**Prompt:** Leaving out all pictures, transcribe exactly the lines between the line with "unseren gebündelten Stärken und unserem" and the last line of the records below, both included.

---------- Listed entries

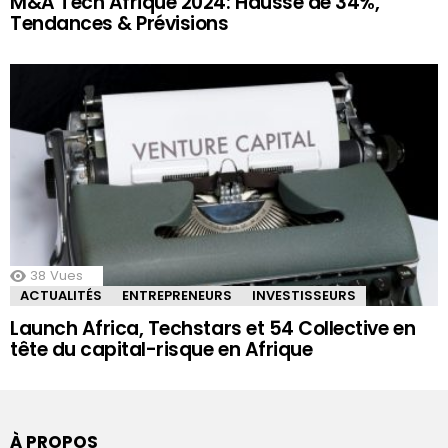
M&A Tech Afrique 2024: Hausse de 34%,
Tendances & Prévisions
38
Vues
ACTUALITÉS
ENTREPRENEURS
INVESTISSEURS
Launch Africa, Techstars et 54 Collective en
tête du capital-risque en Afrique
À PROPOS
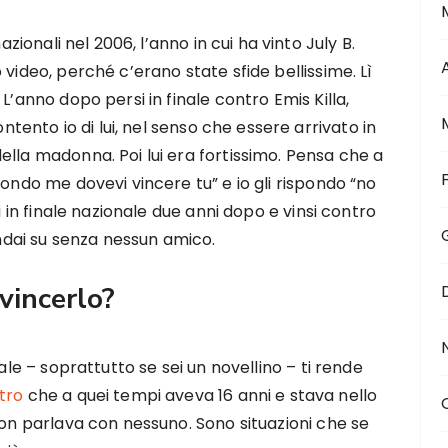
azionali nel 2006, l’anno in cui ha vinto July B.
 video, perché c’erano state sfide bellissime. Lì
L’anno dopo persi in finale contro Emis Killa,
ontento io di lui, nel senso che essere arrivato in
ella madonna. Poi lui era fortissimo. Pensa che a
condo me dovevi vincere tu” e io gli rispondo “no
i in finale nazionale due anni dopo e vinsi contro
andai su senza nessun amico.
 vincerlo?
ale – soprattutto se sei un novellino – ti rende
itro
che a quei tempi aveva 16 anni e stava nello
non parlava con nessuno. Sono situazioni che se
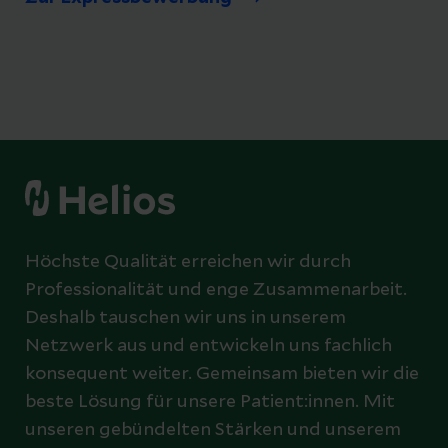
Höchste Qualität erreichen wir durch
Professionalität und enge Zusammenarbeit.
Deshalb tauschen wir uns in unserem
Netzwerk aus und entwickeln uns fachlich
konsequent weiter. Gemeinsam bieten wir die
beste Lösung für unsere Patient:innen. Mit
unseren gebündelten Stärken und unserem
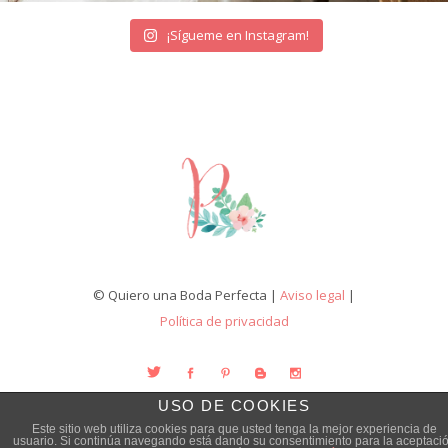
¡Sígueme en Instagram!
© Quiero una Boda Perfecta |
Aviso legal
|
Política de privacidad
USO DE COOKIES
Este sitio web utiliza cookies para que usted tenga la mejor experiencia de
usuario. Si continúa navegando está dando su consentimiento para la aceptaci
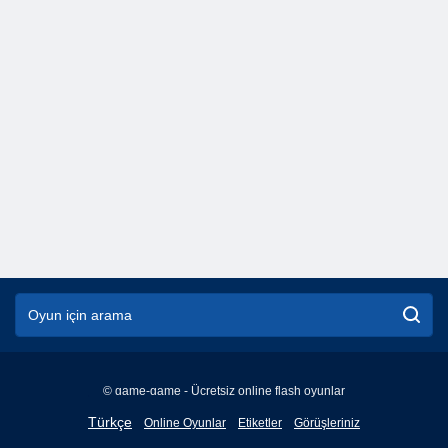
© game-game - Ücretsiz online flash oyunlar
English
Türkçe
Online Oyunlar
Etiketler
Görüşleriniz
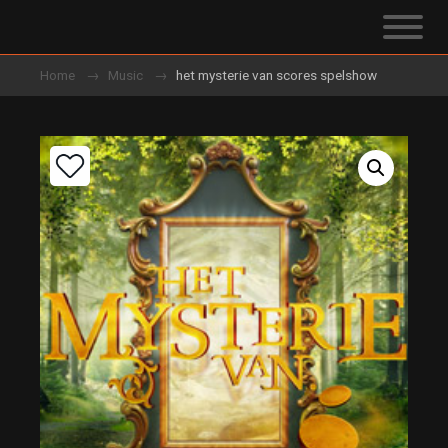
Home
Music
het mysterie van scores spelshow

--------------------

**Output of the task:**
unseren gebündelten Stärken und unserem
¡Sígueme en Instagram!
© Quiero una Boda Perfecta |
Aviso legal
|
Política de privacidad
USO DE COOKIES
Este sitio web utiliza cookies para que usted tenga la mejor experiencia de
usuario. Si continúa navegando está dando su consentimiento para la aceptaci
© game-game - Ücretsiz online flash oyunlar
English
Türkçe
Online Oyunlar
Etiketler
Görüşleriniz
Home
Music
het mysterie van scores spelshow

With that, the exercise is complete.